The quickest way to tell a northern pike from a muskie is to note that the northern has light markings on a dark body background, while muskies generally have dark markings on a light background. A foolproof method is to count the pores on the underside of the jaw: the northern has five or fewer; the muskie has six or more. Northerns also have rounded tail fins, compared to the pointy tail fins of a muskie.

How to catch ’em
Northerns are tough, aggressive and not nearly as fussy as walleyes. So it’s often better to use lures when fishing for these toothy critters. Baits such spoons, crankbaits, big spinner baits and wooden plugs called “jerk baits” are often used. Where you decide to fish determines which lure is best. In shallow, weedy areas, spinner baits and shallow running jerk baits are best. If the pike are deeper where there aren’t many weeds, use spoons and deep running crankbaits. A tip: use a 3/8 ounce jig head and attach a long plastic worm. Toss it right in submerged weeds and hang on!

Where to find ’em
Gull Lake Chain, Lake Edward, Lower Mission Lake, North Long Lake, Whitefish Chain and Leech Lake

Possession Limit: 3 – Not more than 1 fish over 30″ may be taken daily.

Crappies & Panfish

crappie[1]Anglers love crappies. Though the walleye is the state fish, crappies, sunfish and bluegills are caught most often. Crappies bite readily and produce sweet-tasting fillets. There are actually two types of crappies: the black and the white. They are tough to tell apart. Both travel in schools and feed on small fish and aquatic insects. If you catch a crappie, it’s most likely a black crappie, which is the more widely distributed of the two species, occurring in most lakes throughout the state. The black crappie prefers deeper, cooler, clearer water than the white crappie does.

How to catch ’em
Crappies and panfish often congregate near weeds. Once you find them, you can often catch a nice mess of them. For panfish, a good old worm on a hook fished below a bobber is tough to beat.
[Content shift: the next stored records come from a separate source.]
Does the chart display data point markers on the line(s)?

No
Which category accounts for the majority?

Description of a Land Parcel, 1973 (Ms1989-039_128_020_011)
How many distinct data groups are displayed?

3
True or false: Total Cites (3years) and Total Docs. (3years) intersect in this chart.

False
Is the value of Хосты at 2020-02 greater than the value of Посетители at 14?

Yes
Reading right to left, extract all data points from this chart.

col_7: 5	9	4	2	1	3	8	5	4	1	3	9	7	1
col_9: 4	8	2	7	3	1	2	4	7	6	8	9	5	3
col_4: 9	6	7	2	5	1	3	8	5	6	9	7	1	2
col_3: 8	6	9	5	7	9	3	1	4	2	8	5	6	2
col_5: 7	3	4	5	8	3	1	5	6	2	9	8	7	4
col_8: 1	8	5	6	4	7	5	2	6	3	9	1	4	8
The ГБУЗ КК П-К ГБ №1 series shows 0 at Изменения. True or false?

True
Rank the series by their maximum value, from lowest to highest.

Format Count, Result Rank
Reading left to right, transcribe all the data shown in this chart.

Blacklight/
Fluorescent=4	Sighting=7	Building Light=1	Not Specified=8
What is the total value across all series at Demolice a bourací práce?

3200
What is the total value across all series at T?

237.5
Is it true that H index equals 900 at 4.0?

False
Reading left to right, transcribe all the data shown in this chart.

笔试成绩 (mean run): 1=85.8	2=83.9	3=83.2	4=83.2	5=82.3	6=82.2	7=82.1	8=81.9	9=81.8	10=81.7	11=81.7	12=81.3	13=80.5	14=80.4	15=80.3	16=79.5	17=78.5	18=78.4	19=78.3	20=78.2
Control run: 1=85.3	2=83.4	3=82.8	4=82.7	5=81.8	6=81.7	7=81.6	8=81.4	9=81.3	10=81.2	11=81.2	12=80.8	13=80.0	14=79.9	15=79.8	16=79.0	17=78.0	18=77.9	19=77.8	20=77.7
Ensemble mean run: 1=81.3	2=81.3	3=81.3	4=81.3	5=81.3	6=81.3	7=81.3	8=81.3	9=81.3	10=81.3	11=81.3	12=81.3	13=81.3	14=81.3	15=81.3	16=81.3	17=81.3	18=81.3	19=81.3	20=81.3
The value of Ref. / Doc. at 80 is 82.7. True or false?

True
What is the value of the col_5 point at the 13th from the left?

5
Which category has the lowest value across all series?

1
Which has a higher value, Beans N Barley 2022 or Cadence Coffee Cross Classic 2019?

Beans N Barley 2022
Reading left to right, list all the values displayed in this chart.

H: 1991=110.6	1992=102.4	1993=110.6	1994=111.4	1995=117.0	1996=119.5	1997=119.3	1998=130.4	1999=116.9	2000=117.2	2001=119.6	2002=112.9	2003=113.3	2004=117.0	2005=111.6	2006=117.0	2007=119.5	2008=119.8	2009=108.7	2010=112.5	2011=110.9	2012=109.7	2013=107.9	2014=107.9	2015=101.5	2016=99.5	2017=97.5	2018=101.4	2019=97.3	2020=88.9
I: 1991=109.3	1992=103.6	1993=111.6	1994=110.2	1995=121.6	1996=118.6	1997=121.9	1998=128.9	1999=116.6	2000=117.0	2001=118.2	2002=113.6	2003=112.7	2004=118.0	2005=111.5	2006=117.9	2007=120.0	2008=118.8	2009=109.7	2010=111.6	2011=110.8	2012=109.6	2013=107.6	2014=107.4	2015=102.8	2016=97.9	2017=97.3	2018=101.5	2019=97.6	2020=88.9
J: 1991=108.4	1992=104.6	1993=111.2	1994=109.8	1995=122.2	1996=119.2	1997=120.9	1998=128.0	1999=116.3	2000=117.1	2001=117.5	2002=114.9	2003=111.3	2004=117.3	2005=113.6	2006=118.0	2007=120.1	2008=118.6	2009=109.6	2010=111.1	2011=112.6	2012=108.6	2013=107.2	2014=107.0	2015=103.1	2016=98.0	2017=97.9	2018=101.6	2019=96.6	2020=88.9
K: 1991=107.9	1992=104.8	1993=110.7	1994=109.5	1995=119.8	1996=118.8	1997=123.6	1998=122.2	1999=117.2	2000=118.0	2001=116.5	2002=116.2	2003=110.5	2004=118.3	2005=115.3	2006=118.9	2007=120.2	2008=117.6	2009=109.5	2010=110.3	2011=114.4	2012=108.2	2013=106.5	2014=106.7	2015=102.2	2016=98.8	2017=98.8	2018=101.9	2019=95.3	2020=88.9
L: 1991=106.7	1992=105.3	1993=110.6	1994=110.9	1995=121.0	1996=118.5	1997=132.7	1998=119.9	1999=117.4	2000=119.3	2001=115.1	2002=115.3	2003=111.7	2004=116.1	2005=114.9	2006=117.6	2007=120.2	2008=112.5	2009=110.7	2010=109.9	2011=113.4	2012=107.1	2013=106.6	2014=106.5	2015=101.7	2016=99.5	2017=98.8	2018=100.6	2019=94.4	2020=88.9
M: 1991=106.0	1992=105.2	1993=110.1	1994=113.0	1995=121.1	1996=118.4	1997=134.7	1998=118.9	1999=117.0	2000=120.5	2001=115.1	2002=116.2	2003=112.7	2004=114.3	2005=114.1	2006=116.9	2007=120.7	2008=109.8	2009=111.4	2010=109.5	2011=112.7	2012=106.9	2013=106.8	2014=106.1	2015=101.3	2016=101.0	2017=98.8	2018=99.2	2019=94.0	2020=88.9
Simply cast near the weeds and let it sit. Move around until you find biting fish. Crappies sometimes like it a little deeper and prefer to feed on minnow. A bobber rig with a minnow for bait is good, as is small pink or white jig tipped with a minnow. Just cast it near the weed edges and let it settle down to the crappies and give it short jerks as you reel it in.

Where to find ’em
Gull Lake Chain, Hardy Lake, Nokay Lake, Upper Mission Lake, South Long Lake & Mississippi River

Possession Limit: Crappie – 10, Bluegill & Sunfish – 20


musky[1]The muskellunge, or muskie, is one of the largest and most elusive fish that swims in Minnesota. A muskie will eat fish and sometimes ducklings and even small muskrats. It waits in weed beds and then lunges forward, clamping its large, tooth-lined jaws onto the prey. The muskie then gulps down the stunned or dead victim head first.

Muskies are light colored and usually have dark bars running up and down their long bodies. That’s the opposite of northern pike, which have light markings on a dark body. Muskies are silver, light green, or light brown. The foolproof way to tell a muskie from a northern is to count the pores on the underside of the jaw: A muskie has six or more. A northern has five or fewer.